Jessica's Perfect Muffin

Once you taste these muffins and review the spectacular ingredient list you'll agree that my friend Jessica is a culinary genius. After delivering her son Bowen she set out on a mission to create a delicious, nutrient packed lactation muffin - in doing so she also discovered a new baking talent! "More milk" cookies and muffins help increase nursing supply and include a trifecta of critical ingredients - oats, flaxseed and brewer's yeast. Jessica took this even further to make a high protein, fiber and gluten free recipe - THEY ARE DELICIOUS!!! During my pregnancy I've been eating on average 2 a day (sometimes more). However, this recipe isn't just for nursing moms - EVERYONE can benefit from these amazing ingredients. I don't think I have EVER seen a recipe when every single ingredient is recommended by Dr. Oz: 

  • Chia seeds: omega-3s, balance blood sugar, energy, anti-oxidants, allow you to bake with less fat, fiber, calcium
  • Almond meal: gluten free, high in protein, low in carbs and sugars, folic acid, Vitamin B, anti-oxidants
  • Flaxseed: omega-3s, contains lignans which reduce the risk of breast cancer in women and prostate cancer in by by altering the way your body metabolizes estrogens, FIBER!!!
  • Oats: cholesterol reducing dietary fiber, control blood glucose levels, cancer reducing phytochemicals, help reduce hypertension
  • Brewer's yeast: rich supply of protein, B-complex vitamins and minerals especially chromium and selenium
  • Coconut oil: energy boost, lauric acid which can help stave off infections, improve blood cholesterol, and weight loss
  • Cranberries: high in antioxidants which fight cancer, fight heart disease, anti-inflammatory properties
  • Cinnamon: lower cholesterol, cancer prevention, anti-bacterial, blood sugar regulation
  • Vanilla: anti-oxidant, liver protective abilities and anti-inflammatory
I plan to include one with Olivia's preschool lunches and am thrilled that she gobbles them up just like I do. I wish I was a better photographer because they deserve a better picture! 

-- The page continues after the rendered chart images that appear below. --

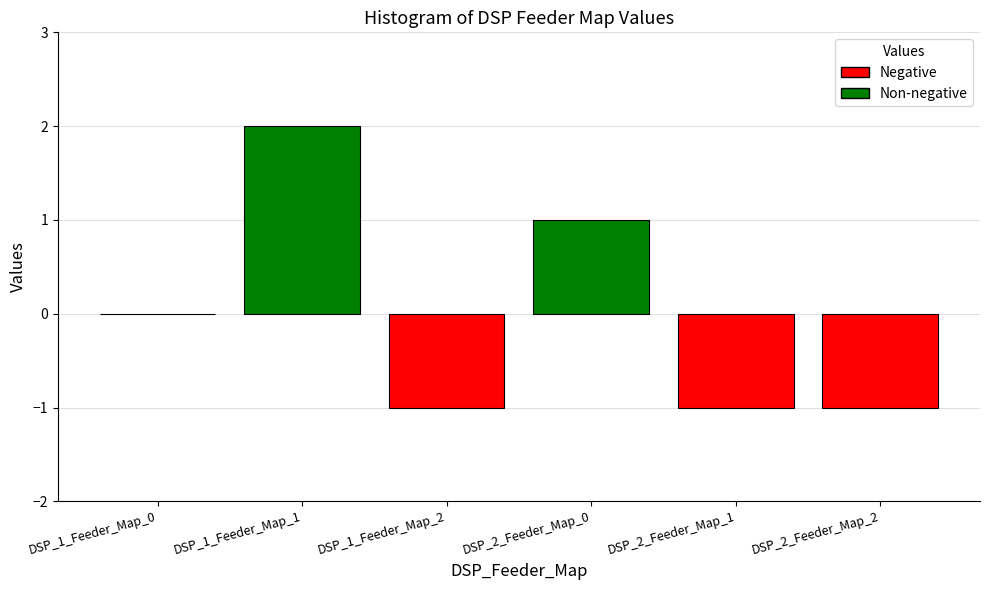

The value at DSP_2_Feeder_Map_2 is -1. True or false?

True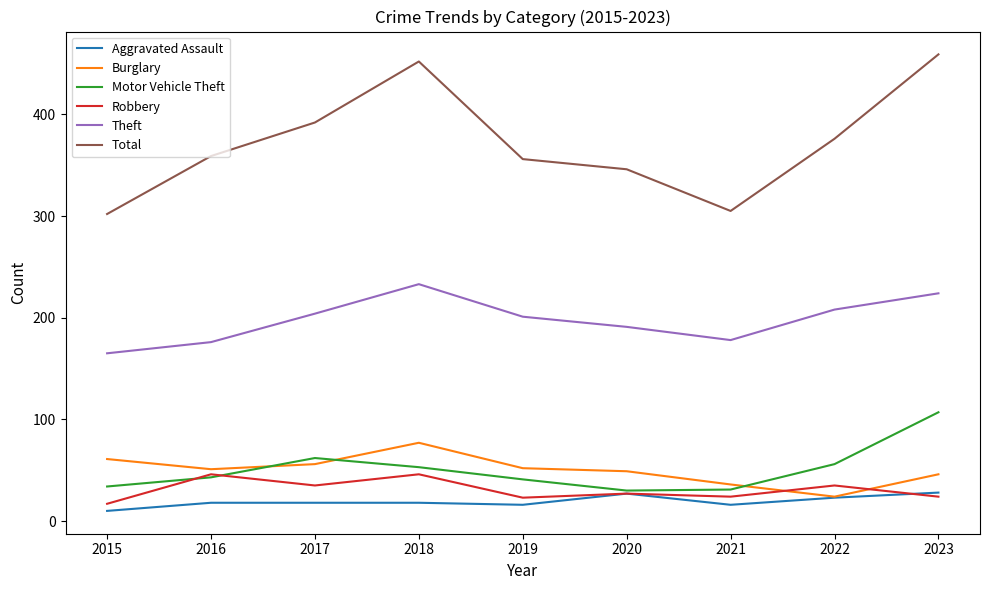

What is the sum of the Burglary values at 2022 and 2017?

80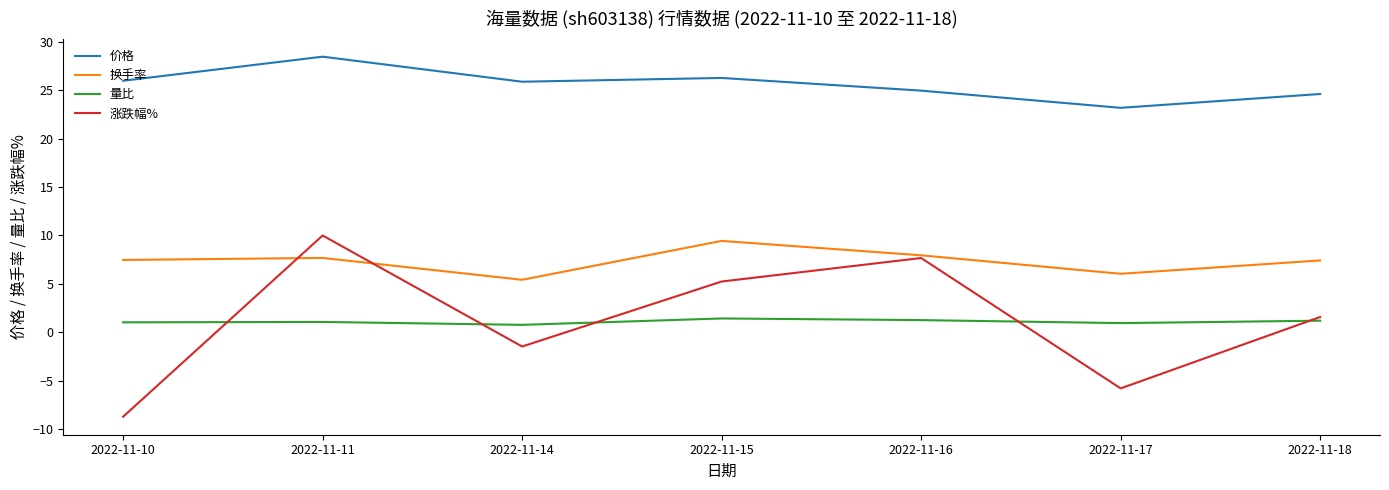

What is the average value of the 涨跌幅% series?

1.2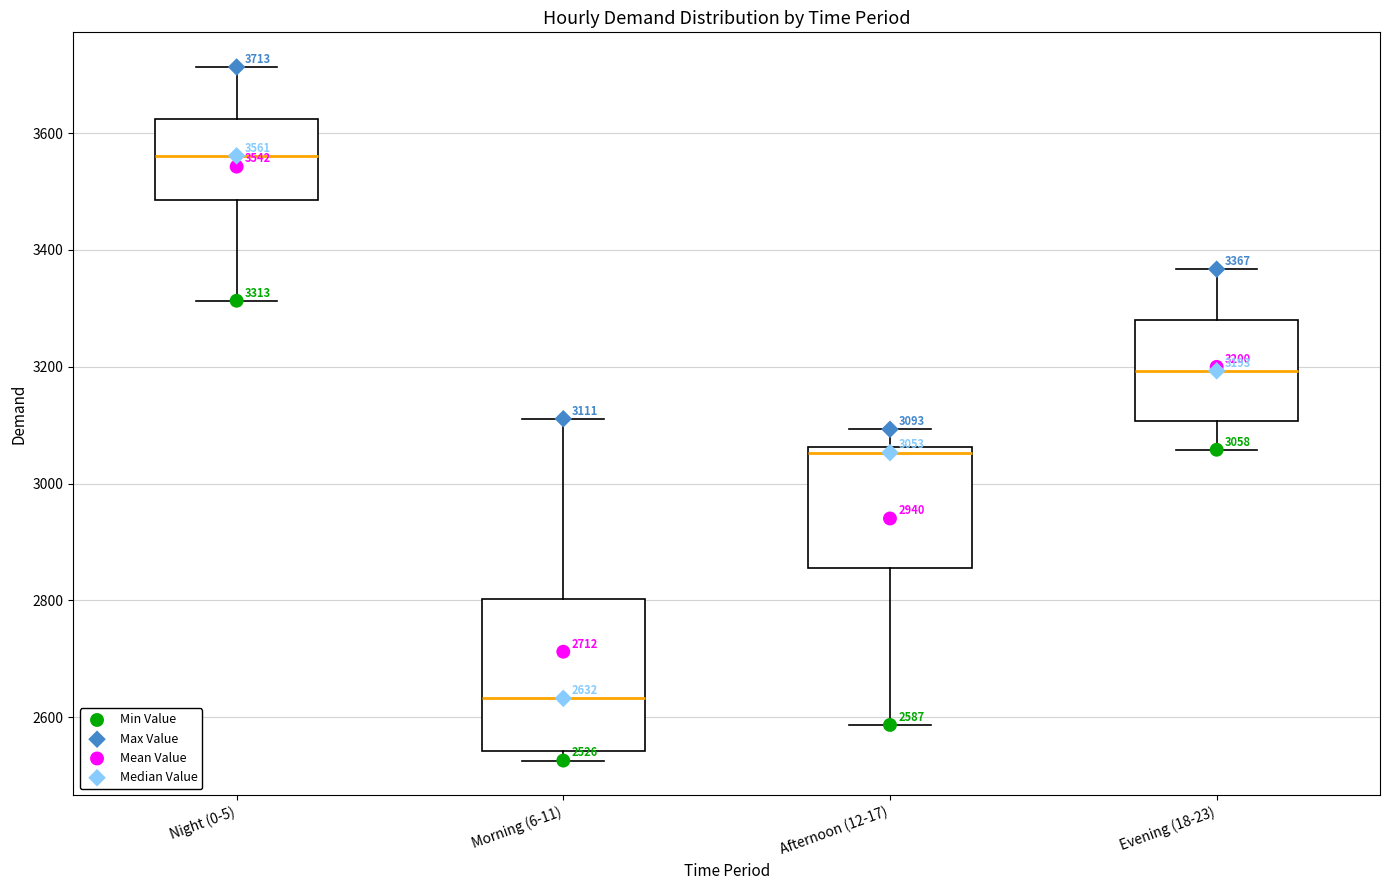

Comparing the boxes themselves (not the whiskers), which one is the tallest?

Morning (6-11)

Jessica's Cranberry Muffins

  • ¾ cup almond flour/ meal 
  • ¼ cup ground flaxseed 
  • 1/8 cup Chia seeds (I buy in bulk at Costco - Trader Joe's is another great option)
  • 2 tsp brewers yeast (I bought mine at Whole Foods)
  • 1 tsp baking soda
  • ½ tsp salt
  • 1½ cups old-fashioned oats (not instant)
  • 1 tsp cinnamon
  • 2 eggs
  • 1 cup juice (I prefer a combo of fresh squeezed pineapple and apple)
  • ½ cup all-fruit preserves (check out my low sugar strawberry spread recipe here)
  • 1/3 cup melted coconut oil (Costco is the best!) 
  • 2 tsp vanilla extract 
  • ½ cup fresh or frozen cranberries (I buy organic at Whole Foods)
  • ½ cup dried cranberries (we love the organic dried cranberries at Trader Joe's - Olivia calls them "big raisins" because they're so plump and juicy)

Wisk all the dry ingredients through the oats together in one bowl. Mix all the wet ingredients through the vanilla in another bowl.  Combine the dry and the wet ingredients and then add cranberries (frozen cranberries and liquid coconut oil DO NOT mix - turn into weird yogurt covered craisin looking things. This happened to me once when I didn't follow the recipe precisely…) Fill muffin cups 3/4 full - they rise a little but not like regular muffins. Bake 375 for about 15 minutes.  

ENJOY!!! (don't feel bad about eating more than one because they're so good for you!!)